While Trump avoided publicly linking the terror-designation removal and the establishment of diplomatic ties with Israel, RSF leader Hemedti was frank: “Whether we like it or not, relations with Israel are tied to removing Sudan from the US list of states sponsoring terrorism."

Hemedti speaks to reporters in May 2019, following the coup that deposed 30-year President Omar al-Bashir (AP photo)

As the Trump White House maneuvered, Hemedti spoke warmly of Israel's potential to benefit Sudan, a 91% Muslim country: "We need Israel.
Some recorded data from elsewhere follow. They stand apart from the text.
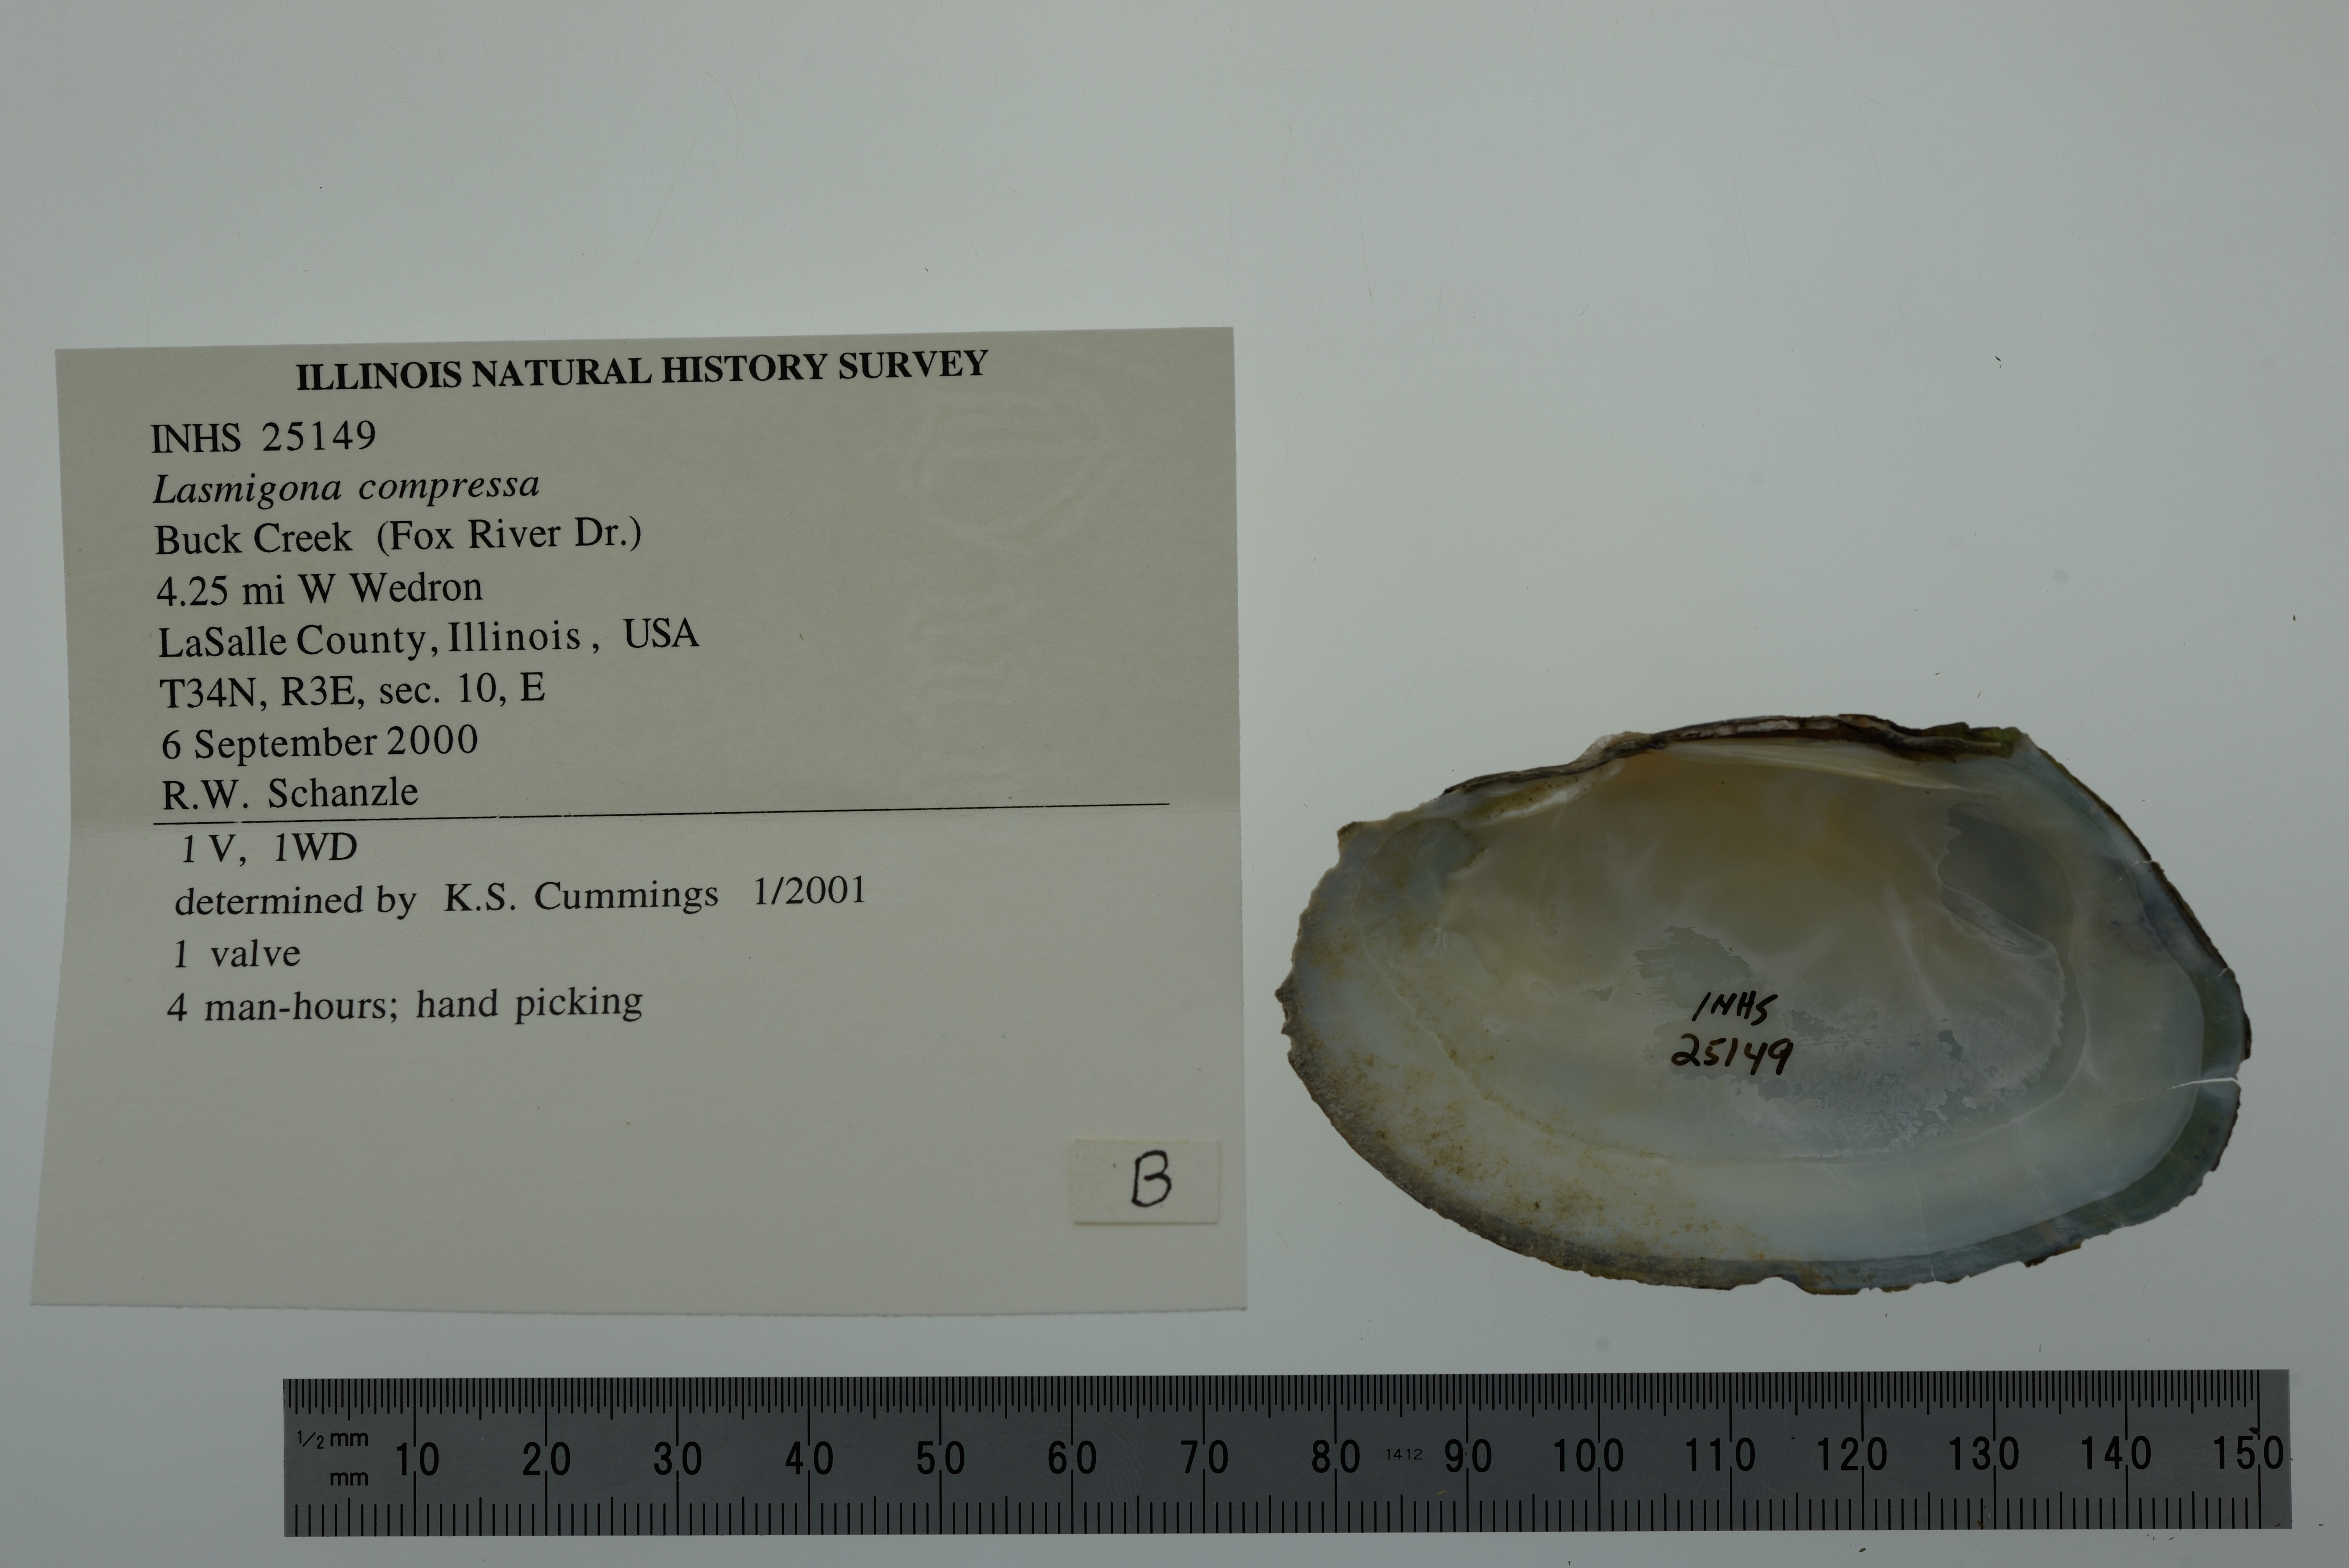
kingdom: Animalia
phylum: Mollusca
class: Bivalvia
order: Unionida
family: Unionidae
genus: Lasmigona
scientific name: Lasmigona compressa
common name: Creek heelsplitter
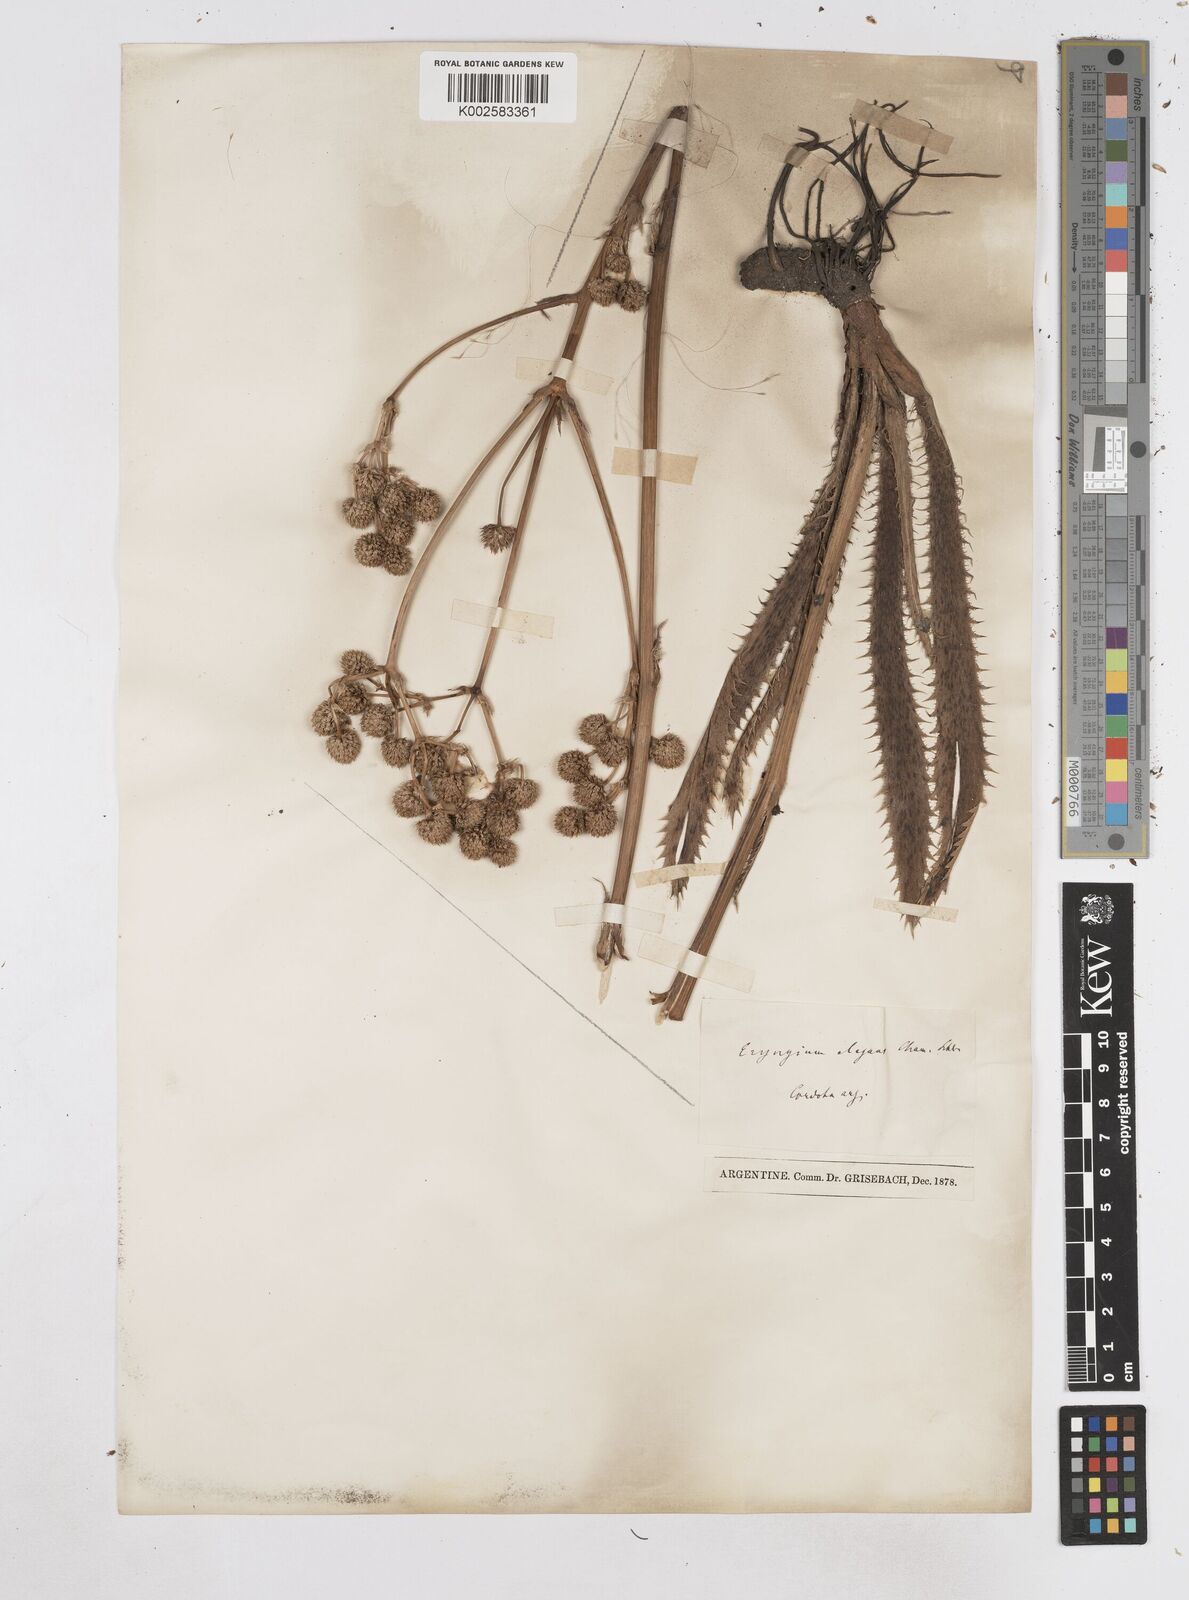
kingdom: Plantae
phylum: Tracheophyta
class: Magnoliopsida
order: Apiales
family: Apiaceae
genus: Eryngium
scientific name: Eryngium elegans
It is a developed country and Sudan will benefit from its advanced capabilities in the technical and agricultural sector." 

Hemedti, who's been vilified for a bloody 2019 crackdown on a protester camp that killed more than 100, has the backing of Saudi Arabia and UAE. He gained their favor by deploying RSF soldiers to aid the Saudi war in Yemen. 

Sudan's position on the Red Sea amplifies its strategic significance. While they were sharing power, Burhan and Hemedti used the possible construction of a Russian naval base at Port Sudan as a bargaining chip in their pursuit of US tolerance of their military rule.  

In February, Sudan's military completed its review of an agreement for the Russian base -- and approved it. However, it said final adoption would have to wait for the transition to civilian rule, to include the creation of a legislature to ratify it.

To the extent this new war postpones that transition and the establishment of a new Russian naval base astride the Red Sea, it would seem it serves a US government objective. We can't help wonder, then, about Washington's sincerity when it comes to stopping it -- and about how exactly it started.